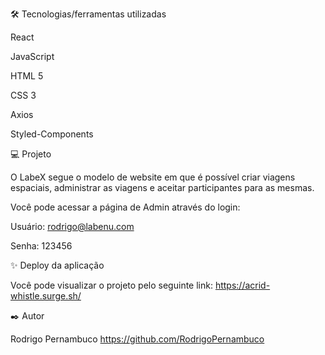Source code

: 🛠️ Tecnologias/ferramentas utilizadas

React

JavaScript

HTML 5

CSS 3

Axios

Styled-Components

💻 Projeto

O LabeX segue o modelo de website em que é possível criar viagens espaciais, administrar as viagens e aceitar participantes para as mesmas.

Você pode acessar a página de Admin através do login:

Usuário: rodrigo@labenu.com

Senha: 123456

✨ Deploy da aplicação

Você pode visualizar o projeto pelo seguinte link: https://acrid-whistle.surge.sh/

✒️ Autor

Rodrigo Pernambuco https://github.com/RodrigoPernambuco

● Task item: Reproduce the data above line for line, leaving out any picture.

● Task result:
Source code

: 🛠️ Tecnologias/ferramentas utilizadas

React

JavaScript

HTML 5

CSS 3

Axios

Styled-Components

💻 Projeto

O LabeX segue o modelo de website em que é possível criar viagens espaciais, administrar as viagens e aceitar participantes para as mesmas.

Você pode acessar a página de Admin através do login:

Usuário: rodrigo@labenu.com

Senha: 123456

✨ Deploy da aplicação

Você pode visualizar o projeto pelo seguinte link: https://acrid-whistle.surge.sh/

✒️ Autor

Rodrigo Pernambuco https://github.com/RodrigoPernambuco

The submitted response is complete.